[HONG KONG] UBS Group AG has shifted more than US$5 billion of riskier Asia-Pacific deposits into alternative cash investments as new rules raise the cost of holding them.
The world's largest manager of millionaires' money has helped some clients such as hedge funds move their cash into assets held in structures including special purpose vehicles, according to Alessandro Caironi, head of capital market and banking product sales for Asia Pacific at the Swiss bank's wealth management arm. In return, clients receive securities such as short-term structured notes.
"Clients investing cash in these alternative products done via SPVs get a higher coupon than they normally would," Hong Kong-based Mr Caironi said. "UBS benefits from being able to keep the accounts of these deposit holders, for relationship purposes and potential transactions in future." The global implementation of Basel III capital rules designed to make banks safer is making certain deposits more costly to hold, including those from hedge funds. JPMorgan Chase & Co, Citigroup Inc, HSBC Holdings Plc, Deutsche Bank AG and Bank of America Corp have reportedly told clients that new regulations are making some deposits less profitable, or warned some they'll be charged fees on them.
The Asia-Pacific deposits that UBS has moved into alternative structures are mainly in US dollars and Japanese yen, and the money manager plans to offer other Asian currencies later this month, he said.
"In times of distress, the perception is that hedge funds are likely to withdraw the cash for other uses than let it sit in the bank," said Graham Lim, a partner at law firm Jones Day, whose focus includes banking and finance. "Banks are going to find ways to try to keep this kind of cash." Other solutions for these deposits can include lenders offering better rates for longer lock-up periods, using derivatives such as basis swaps or putting the assets in regulated money market funds which are widely seen as almost as good as cash, Hong Kong-based Mr Lim said.
Besides UBS, Citi has also been selling deposit alternatives to cash-rich clients in Asia. The collaterised fund solutions can earn investors a spread above Libor rates, according to Cyrille Troublaiewitch, head of the US bank's multi-asset group for Asia Pacific.

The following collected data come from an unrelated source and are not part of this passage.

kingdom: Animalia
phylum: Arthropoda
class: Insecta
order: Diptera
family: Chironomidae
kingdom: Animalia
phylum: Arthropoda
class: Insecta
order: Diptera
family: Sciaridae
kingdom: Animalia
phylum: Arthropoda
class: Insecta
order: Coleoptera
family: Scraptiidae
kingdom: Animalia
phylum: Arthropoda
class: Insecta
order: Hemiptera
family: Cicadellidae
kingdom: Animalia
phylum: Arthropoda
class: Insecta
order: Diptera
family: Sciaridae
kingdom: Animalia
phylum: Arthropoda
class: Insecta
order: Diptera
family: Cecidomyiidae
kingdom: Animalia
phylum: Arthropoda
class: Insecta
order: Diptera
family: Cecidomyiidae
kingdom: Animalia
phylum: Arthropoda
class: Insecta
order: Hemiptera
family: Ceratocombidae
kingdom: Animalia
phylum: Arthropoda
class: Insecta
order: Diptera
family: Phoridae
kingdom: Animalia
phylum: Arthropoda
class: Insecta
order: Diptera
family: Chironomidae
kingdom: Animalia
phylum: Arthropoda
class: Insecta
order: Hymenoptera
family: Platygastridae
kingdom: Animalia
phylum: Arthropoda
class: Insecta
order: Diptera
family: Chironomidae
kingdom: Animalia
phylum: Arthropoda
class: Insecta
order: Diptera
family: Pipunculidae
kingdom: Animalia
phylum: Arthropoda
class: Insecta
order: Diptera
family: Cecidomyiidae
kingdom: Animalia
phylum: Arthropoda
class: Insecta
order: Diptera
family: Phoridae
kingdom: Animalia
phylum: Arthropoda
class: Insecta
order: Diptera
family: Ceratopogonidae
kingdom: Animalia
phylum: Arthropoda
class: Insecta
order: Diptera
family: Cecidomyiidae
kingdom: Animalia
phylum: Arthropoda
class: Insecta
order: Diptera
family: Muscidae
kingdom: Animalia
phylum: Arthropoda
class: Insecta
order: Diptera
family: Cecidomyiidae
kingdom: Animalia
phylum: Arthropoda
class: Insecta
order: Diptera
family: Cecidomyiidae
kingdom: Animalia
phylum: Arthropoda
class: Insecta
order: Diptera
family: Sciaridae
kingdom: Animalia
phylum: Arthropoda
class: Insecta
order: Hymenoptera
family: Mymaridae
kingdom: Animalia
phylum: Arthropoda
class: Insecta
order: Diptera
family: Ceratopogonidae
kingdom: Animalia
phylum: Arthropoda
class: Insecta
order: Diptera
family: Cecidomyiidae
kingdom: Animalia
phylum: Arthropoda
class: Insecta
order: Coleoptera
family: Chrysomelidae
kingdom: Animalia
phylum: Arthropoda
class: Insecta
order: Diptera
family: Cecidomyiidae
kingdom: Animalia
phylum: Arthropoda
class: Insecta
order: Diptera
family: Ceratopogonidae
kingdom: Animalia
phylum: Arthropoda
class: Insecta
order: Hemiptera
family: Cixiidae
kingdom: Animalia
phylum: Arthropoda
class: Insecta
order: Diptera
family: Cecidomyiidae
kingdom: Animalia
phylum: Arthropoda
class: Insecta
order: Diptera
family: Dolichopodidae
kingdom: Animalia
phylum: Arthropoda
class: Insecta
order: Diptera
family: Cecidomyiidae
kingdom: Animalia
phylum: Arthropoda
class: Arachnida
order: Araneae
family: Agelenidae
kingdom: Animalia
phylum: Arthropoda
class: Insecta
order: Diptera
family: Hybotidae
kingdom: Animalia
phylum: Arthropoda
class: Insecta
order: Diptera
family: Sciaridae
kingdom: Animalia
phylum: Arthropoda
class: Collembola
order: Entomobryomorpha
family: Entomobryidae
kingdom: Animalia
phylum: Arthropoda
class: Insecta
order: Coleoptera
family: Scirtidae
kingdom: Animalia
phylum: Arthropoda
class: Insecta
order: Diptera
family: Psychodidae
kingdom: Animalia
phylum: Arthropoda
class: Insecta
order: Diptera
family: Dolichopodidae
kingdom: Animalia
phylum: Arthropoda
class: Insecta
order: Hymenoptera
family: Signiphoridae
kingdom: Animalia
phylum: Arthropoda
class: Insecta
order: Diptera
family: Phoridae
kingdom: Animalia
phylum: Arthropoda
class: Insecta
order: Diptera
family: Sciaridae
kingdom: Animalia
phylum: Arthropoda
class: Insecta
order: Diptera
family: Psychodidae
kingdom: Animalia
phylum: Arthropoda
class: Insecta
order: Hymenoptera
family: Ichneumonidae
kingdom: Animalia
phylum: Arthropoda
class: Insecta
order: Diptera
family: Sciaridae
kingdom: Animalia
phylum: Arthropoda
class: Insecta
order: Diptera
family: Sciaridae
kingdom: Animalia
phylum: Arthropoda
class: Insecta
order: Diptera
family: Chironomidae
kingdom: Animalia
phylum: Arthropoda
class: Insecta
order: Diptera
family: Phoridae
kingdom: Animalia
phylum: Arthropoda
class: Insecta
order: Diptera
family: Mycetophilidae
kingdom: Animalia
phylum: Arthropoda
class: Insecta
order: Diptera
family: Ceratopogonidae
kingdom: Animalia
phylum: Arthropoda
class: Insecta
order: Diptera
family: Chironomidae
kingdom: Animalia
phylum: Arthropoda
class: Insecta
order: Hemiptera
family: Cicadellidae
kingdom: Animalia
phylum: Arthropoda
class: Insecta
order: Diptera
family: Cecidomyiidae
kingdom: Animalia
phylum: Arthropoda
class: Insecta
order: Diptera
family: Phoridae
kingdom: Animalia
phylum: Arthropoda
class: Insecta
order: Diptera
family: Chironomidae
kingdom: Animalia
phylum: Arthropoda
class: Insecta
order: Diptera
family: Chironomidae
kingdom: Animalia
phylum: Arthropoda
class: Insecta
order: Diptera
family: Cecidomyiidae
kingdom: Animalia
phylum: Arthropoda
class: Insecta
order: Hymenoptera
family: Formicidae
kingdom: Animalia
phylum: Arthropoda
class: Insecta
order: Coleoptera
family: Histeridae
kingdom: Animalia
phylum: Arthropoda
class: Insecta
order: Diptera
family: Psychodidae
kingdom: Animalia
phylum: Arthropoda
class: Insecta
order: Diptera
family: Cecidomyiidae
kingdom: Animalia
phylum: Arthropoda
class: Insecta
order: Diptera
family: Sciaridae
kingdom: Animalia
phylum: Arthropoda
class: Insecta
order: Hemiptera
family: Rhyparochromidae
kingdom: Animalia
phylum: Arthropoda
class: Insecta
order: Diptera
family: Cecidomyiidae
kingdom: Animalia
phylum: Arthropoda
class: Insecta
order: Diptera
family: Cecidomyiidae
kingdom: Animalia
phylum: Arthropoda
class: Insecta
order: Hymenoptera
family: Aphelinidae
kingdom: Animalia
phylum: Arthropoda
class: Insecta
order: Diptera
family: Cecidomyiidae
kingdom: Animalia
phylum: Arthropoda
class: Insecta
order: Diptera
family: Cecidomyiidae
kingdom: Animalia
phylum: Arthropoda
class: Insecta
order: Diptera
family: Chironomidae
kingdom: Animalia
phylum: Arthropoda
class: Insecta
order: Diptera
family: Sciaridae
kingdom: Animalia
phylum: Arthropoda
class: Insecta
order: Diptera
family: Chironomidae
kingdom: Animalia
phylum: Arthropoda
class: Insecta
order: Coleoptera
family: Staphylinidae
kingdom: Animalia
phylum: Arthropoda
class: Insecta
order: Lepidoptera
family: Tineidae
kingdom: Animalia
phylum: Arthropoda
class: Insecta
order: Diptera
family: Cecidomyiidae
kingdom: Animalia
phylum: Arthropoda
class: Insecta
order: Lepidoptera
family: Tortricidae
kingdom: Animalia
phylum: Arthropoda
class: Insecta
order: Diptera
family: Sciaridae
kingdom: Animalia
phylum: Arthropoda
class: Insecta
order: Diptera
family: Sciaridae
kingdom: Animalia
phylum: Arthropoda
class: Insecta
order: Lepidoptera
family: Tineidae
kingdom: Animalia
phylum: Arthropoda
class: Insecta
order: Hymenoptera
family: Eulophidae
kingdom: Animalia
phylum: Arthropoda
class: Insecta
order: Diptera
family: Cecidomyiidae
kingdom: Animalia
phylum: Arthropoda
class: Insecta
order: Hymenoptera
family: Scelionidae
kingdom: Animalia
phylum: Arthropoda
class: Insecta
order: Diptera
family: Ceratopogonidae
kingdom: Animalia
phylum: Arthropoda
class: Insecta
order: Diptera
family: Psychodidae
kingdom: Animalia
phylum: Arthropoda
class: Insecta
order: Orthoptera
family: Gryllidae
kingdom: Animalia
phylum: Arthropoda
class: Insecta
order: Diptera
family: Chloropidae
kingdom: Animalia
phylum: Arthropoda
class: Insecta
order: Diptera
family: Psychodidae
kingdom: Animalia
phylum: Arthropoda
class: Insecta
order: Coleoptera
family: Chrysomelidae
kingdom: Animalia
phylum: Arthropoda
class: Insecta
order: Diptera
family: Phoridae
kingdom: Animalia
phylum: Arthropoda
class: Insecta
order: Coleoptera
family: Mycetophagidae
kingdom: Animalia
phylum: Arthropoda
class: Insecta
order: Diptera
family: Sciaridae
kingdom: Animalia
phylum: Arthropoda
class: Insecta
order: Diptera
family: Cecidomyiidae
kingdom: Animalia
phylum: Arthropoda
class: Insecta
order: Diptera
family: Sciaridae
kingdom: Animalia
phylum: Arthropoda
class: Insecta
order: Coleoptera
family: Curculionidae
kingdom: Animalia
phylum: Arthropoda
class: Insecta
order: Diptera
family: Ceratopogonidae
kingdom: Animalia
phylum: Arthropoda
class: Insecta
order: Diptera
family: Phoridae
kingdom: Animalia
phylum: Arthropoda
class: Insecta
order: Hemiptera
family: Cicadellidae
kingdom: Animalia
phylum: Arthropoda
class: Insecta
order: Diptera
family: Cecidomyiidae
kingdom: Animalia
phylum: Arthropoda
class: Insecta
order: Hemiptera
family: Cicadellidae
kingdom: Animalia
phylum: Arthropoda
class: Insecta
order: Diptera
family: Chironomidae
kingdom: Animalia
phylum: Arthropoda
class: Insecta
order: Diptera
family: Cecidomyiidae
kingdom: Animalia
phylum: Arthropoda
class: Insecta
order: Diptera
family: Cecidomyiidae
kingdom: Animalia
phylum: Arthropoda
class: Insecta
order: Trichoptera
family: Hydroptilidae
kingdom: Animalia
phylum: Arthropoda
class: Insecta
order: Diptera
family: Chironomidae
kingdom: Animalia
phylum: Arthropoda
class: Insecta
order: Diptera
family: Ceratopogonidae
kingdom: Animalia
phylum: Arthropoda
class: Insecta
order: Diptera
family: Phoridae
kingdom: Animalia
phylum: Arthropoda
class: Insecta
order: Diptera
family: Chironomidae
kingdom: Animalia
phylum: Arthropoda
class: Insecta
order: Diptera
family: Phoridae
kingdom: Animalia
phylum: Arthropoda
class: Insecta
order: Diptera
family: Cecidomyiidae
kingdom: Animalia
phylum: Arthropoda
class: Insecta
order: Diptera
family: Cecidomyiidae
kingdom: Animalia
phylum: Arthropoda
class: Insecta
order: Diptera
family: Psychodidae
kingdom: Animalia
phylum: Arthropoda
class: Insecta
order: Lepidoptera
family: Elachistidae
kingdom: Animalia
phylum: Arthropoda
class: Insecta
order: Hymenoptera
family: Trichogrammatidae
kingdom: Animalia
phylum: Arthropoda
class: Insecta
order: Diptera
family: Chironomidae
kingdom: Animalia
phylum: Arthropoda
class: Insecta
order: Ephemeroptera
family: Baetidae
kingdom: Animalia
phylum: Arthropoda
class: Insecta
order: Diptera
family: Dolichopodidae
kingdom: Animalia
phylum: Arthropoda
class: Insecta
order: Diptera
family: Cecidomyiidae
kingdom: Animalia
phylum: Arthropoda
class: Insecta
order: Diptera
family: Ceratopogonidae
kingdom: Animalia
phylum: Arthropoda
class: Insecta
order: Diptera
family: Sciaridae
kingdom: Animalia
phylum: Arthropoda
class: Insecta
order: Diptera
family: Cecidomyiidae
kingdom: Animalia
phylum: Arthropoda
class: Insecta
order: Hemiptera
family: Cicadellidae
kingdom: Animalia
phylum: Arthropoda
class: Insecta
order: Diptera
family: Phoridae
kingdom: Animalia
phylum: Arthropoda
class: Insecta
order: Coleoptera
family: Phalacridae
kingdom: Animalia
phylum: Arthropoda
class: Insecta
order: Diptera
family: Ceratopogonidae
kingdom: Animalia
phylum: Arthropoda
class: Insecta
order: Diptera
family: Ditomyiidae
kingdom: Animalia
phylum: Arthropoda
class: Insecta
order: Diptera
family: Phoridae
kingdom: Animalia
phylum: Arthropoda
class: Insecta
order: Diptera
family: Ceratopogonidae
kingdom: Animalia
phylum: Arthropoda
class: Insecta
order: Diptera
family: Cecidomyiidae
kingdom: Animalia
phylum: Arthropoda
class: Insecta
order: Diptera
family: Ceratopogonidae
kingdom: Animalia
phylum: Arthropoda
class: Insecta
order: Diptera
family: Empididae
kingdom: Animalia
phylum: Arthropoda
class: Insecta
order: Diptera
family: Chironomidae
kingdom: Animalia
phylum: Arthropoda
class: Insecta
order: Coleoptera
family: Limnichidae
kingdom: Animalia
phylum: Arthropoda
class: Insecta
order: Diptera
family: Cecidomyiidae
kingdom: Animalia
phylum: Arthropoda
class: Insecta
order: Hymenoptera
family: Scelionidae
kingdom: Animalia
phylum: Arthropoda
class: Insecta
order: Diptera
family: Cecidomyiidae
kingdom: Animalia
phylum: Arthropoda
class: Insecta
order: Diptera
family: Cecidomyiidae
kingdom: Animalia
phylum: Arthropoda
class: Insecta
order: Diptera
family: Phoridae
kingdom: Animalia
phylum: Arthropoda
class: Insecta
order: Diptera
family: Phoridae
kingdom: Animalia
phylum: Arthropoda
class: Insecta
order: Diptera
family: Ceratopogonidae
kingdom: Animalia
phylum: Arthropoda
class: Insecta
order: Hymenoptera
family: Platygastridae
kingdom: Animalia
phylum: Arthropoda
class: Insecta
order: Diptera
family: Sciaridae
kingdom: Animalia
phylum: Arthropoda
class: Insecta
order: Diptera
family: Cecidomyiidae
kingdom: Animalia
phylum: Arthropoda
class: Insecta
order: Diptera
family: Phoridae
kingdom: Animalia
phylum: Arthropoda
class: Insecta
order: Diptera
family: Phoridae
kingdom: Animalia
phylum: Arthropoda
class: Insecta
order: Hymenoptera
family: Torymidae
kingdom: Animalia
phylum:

"So far, we have used this solution for corporates and high net worth clients," Hong Kong-based Troublaiewitch said. "Such a structure isn't a deposit and is therefore not guaranteed by any protection scheme." The new rules may require more preparation for additional or unforeseen risks. Some banks have undertaken analysis to calculate a risk-adjusted deposit value within their portfolios, according to Toby Pittaway, head of corporate and industrial banking for Asia Pacific at management consultancy Oliver Wyman.
"These analyses are being used to inform strategic decisions on how and where to manage down, or up, deposit volumes to optimise costly liquidity regulation requirements," he said.